O grande escritor britânico G. K. Chesterton, comentando o que passa por moralidade nos Estados Unidos, afirmou, com razão, que o que lá faz suas vezes na verdade não é um padrão de certo e errado, mas sua substituição por alguns gostos e desgostos paroquiais. E é verdade. Isto se deve, antes de mais nada, à acomodação de um padrão de (pseudo)moralidade kantiana em uma matriz de pensamento dualista de base calvinista com que se formou aquele estranho território tão pobre espiritualmente quanto cheio de riqueza material. Do calvinismo veio a certeza de que as pessoas são monstruosas ou santas, salvas ou perdidas, vencedoras ou perdedoras, sem meios-termos e sem possibilidade de conversão ou perversão de um ou de outro. Da moral kantiana, a substituição de um sistema moral verdadeiro por um par de listinhas de coisas proibidas e de coisas obrigatórias. Evidentemente, é pela adesão comportamental às listinhas de imperativos morais categóricos que se pode reconhecer os mocinhos e os vilões. E, mais evidentemente ainda, quando a listinha do próximo não for igual àquela que usamos, o próximo é vilão para nós e nós somos vilões para ele.

Isso é especialmente claro na política americana, em que a divisão entre a esquerda e a direita vem se aprofundando, com cada vez menos pontos em comum nas listinhas pseudomorais dos dois partidos opostos. Como o que lhes falta em civilização sobra em dinheiro, logo, em influência político-cultural, as briguinhas intestinas da política americana vêm se repetir aqui como farsa. Por exemplo, a esquerda americana acusa (com razão) o sistema judicial americano de prender demais. Afinal, não apenas os EUA têm a maior população carcerária do mundo, tanto em termos absolutos quanto relativos, como condenam habitualmente a longuíssimas penas de prisão, ou mesmo à prisão perpétua, criminosos culpados de menor potencial ofensivo. Em alguns estados do Grande Irmão do Norte, uma terceira condenação por fumar maconha ou roubar galinha pode levar ao encarceramento perpétuo.

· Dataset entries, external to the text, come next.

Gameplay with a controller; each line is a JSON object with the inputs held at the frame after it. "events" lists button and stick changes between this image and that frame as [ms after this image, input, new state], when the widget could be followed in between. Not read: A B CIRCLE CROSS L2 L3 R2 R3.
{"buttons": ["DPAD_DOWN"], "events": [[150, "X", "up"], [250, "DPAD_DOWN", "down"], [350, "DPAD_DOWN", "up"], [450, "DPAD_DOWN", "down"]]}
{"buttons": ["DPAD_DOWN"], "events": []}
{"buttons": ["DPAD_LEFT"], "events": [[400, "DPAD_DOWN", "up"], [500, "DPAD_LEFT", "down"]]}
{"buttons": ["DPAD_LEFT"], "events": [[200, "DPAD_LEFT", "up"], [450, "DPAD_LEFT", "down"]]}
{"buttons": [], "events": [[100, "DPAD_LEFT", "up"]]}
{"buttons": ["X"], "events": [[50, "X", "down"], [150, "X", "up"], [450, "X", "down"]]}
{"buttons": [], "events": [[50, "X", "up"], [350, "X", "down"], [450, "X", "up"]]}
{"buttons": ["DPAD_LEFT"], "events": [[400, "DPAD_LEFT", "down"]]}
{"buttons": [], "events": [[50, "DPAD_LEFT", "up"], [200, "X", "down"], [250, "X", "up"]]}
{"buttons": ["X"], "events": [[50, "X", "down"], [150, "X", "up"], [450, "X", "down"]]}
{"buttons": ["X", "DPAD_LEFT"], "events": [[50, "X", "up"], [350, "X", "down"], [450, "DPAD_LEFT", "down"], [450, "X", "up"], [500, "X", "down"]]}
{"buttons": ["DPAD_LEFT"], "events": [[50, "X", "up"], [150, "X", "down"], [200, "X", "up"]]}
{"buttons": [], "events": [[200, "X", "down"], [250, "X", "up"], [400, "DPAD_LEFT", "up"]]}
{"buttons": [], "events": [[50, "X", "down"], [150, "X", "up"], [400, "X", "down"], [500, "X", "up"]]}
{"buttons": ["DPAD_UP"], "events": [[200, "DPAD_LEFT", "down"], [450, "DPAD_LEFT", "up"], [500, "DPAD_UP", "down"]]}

Ora, isso é o oposto da situação brasileira, em que o furto simplesmente não é mais punido, na prática, e raríssimos são os casos de condenados que cumprem mais que um sexto da pena em regime fechado. Ah, sim: aqui a pena máxima é de 30 anos. Em outras palavras, monstros assassinos aqui podem passar cinco anos atrás das grades; os demais criminosos passam muito menos ou – a maioria – se livram soltos. Mas a nossa esquerda copia sem tirar nem pôr a bandeira da esquerda americana, e faz de tudo para que se prenda ainda menos aqui, onde o problema, lembro novamente, é o oposto. O mesmo vale para outras péssimas importações, estando as cotas e outras políticas racistas entre elas.

Para que não se diga que estou de implicância com os sinistros canhotos, aponto que a recentemente ressuscitada direita brasileira tem o mesmo hábito pacóvio de importar pacotes prontos de sua homóloga anglo-saxã. Entre vários, poderíamos citar a visão de mundo segundo a qual tudo está aí para ser consumido, que faz com que, macaqueando a direita gringa, vários dentre os poucos direitistas brasileiros lancem frases de efeito afirmando que a Amazônia deveria ser transformada em estacionamento, por exemplo. No original, trata-se de uma inversão do discurso ambientalista radical: se uns dizem que nem uma folha de grama pode ser cortada, os outros têm de dizer que todas devem sê-lo. Aqui é só besteira, mesmo.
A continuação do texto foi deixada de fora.